Dataset content ::
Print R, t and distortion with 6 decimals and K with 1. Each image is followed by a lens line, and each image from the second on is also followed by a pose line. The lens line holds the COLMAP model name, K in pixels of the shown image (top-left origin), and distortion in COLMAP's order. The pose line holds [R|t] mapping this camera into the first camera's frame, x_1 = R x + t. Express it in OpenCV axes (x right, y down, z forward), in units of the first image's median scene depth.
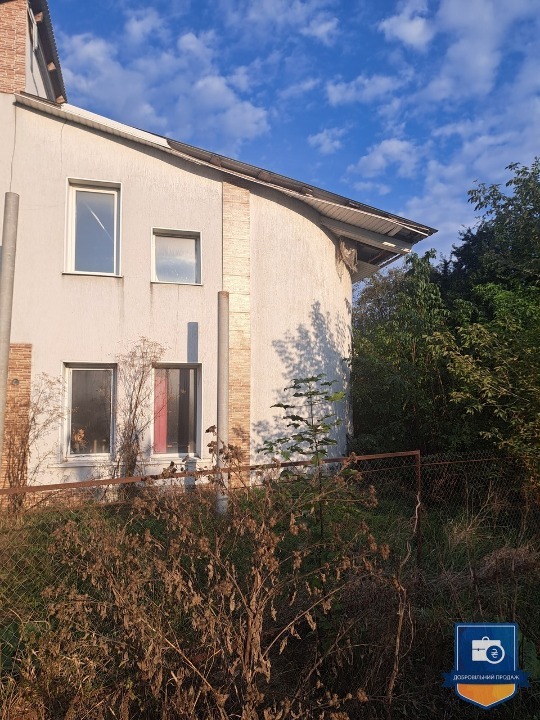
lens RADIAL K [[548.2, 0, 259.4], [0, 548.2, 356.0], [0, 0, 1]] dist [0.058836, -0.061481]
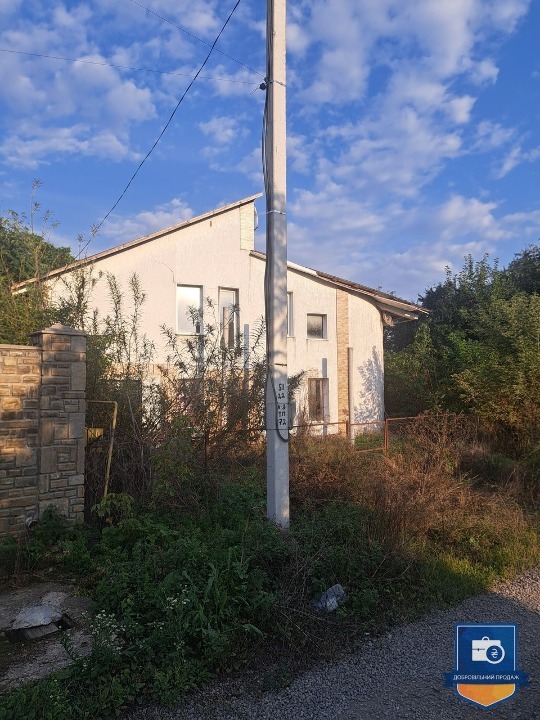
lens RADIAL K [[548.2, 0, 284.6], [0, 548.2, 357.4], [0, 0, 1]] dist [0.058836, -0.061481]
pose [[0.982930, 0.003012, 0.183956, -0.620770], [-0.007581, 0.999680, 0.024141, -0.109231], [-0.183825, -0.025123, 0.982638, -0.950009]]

...

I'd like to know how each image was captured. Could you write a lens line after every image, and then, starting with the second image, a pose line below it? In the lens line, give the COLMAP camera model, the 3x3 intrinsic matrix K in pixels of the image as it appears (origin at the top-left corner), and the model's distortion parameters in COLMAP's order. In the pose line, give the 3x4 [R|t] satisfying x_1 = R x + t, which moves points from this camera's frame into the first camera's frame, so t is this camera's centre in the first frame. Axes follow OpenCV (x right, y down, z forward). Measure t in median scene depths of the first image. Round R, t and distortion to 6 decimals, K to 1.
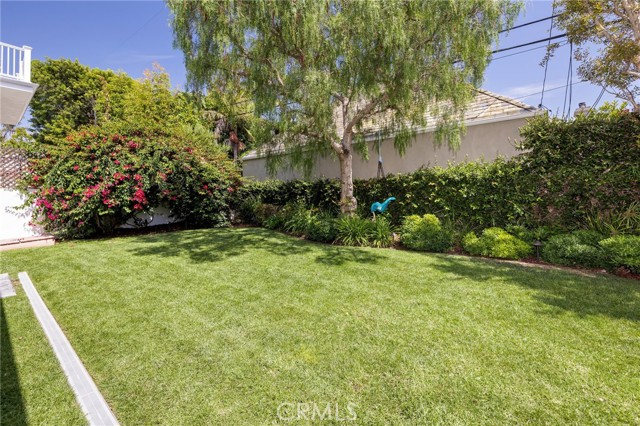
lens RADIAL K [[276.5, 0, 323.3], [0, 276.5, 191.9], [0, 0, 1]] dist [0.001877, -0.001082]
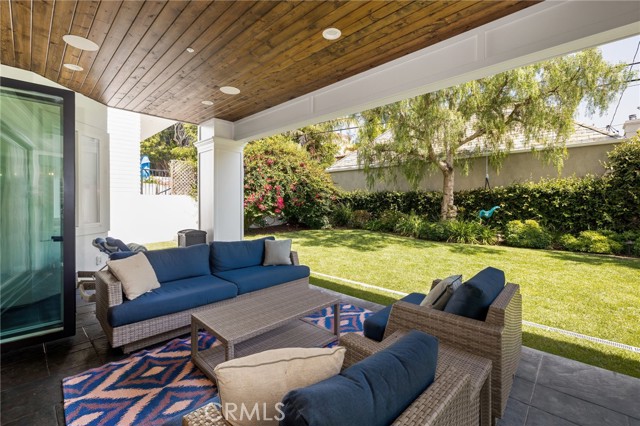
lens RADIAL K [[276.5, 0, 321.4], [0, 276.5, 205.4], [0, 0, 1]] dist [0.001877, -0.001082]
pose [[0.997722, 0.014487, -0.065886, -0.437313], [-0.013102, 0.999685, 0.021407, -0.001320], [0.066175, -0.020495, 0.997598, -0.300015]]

Required work ::
Write out again the lines from the one containing "I'd like to" through the one containing "-0.020495, 0.997598, -0.300015]]", inclusive, leaving out the pictures.

Solution for this task ::
I'd like to know how each image was captured. Could you write a lens line after every image, and then, starting with the second image, a pose line below it? In the lens line, give the COLMAP camera model, the 3x3 intrinsic matrix K in pixels of the image as it appears (origin at the top-left corner), and the model's distortion parameters in COLMAP's order. In the pose line, give the 3x4 [R|t] satisfying x_1 = R x + t, which moves points from this camera's frame into the first camera's frame, so t is this camera's centre in the first frame. Axes follow OpenCV (x right, y down, z forward). Measure t in median scene depths of the first image. Round R, t and distortion to 6 decimals, K to 1.
lens RADIAL K [[276.5, 0, 323.3], [0, 276.5, 191.9], [0, 0, 1]] dist [0.001877, -0.001082]
lens RADIAL K [[276.5, 0, 321.4], [0, 276.5, 205.4], [0, 0, 1]] dist [0.001877, -0.001082]
pose [[0.997722, 0.014487, -0.065886, -0.437313], [-0.013102, 0.999685, 0.021407, -0.001320], [0.066175, -0.020495, 0.997598, -0.300015]]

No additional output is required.